Indulgent Sea Salt Caramel Chocolate Fondant
Classic but always adored, chocolate fondant is often an impressive dessert because of its warm and melting centre. My uncle is a chef, and at his restaurant “le Bretagne” he used to give me and my cousin about 10 frozen fondants a month for us to eat whilst we were at university. We would just take the fondant out of the freezer, put it in the microwave for a few minutes, and it would be absolute heaven! These sea salt caramel chocolate fondants are inspired by him and Brittany, where the renowned “fleur de sel” salt is from.
Ingredients
- 150g caster sugar
- 2 tablespoons water
- 200ml double cream
- 200ml double cream
- 1 teaspoon sea salt (fleur de sel)
For the chocolate fondant
- 4 medium eggs
- 80g caster sugar
- 50g plain flour, sifted
- 100g dark chocolate (minimum 70% cacao)
- 100g unsalted butter
for the greasing
- 20g butter
- 2 tablespoons flour
Method
- To make the sea salt caramel, add the sugar and water to a saucepan and heat over a medium heat for 4-5 minutes. When the colour is a nice golden caramel, remove from the heat. Carefully pour in the cream – this should create some bubbles – and mix using a silicone spatula. Finish the caramel by adding the butter and the sea salt and then leave to cool.
- Preheat the oven to 230C/ 210 Fan/ Gas Mark 8.
- Make the chocolate batter by whisking the eggs and sugar energetically for at least 3 minutes until it forms a nice light foamy mix. Incorporate the flour slowly and set aside.
- Using a microwave (for 2 minutes at 600W) or a bain-marie, melt the chocolate and the butter together in a bowl.
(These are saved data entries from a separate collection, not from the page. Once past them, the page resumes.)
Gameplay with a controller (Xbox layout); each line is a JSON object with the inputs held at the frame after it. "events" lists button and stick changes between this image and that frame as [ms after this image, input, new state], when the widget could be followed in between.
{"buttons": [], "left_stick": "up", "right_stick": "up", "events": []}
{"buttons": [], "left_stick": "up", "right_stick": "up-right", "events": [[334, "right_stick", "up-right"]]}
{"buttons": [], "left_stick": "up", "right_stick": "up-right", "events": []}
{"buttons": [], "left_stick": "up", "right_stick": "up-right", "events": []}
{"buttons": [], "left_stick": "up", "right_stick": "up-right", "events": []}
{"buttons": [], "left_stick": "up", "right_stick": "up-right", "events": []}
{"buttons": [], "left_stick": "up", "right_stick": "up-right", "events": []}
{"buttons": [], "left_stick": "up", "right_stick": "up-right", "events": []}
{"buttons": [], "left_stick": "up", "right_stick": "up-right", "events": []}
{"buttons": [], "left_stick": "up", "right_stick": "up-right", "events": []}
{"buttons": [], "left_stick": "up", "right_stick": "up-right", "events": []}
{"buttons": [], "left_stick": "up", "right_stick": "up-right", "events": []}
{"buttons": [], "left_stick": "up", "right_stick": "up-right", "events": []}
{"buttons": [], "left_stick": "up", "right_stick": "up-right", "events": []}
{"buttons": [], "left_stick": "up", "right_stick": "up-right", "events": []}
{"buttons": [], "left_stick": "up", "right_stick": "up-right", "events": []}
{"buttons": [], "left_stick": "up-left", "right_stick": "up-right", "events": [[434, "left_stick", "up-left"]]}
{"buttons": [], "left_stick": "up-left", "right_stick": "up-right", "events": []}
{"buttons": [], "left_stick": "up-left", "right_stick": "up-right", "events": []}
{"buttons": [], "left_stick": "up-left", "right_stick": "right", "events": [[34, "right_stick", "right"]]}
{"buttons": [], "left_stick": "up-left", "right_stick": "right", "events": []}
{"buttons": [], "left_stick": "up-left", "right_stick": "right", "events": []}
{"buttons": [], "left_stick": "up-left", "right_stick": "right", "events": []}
Once the chocolate and butter have cooled down for a few minutes, add to the foamy egg, sugar and flour mix and gently stir until you get a silky glossy batter..
- Grease the Le Creuset Stoneware Stackable Ramekins with butter and then coat with some flour. Divide the chocolate fondant batter between 4 ramekins and pour 1 tablespoon of the sea salt caramel in the middle.
- Bake for 8-10 minutes, leaving to cool for 1 minute before serving.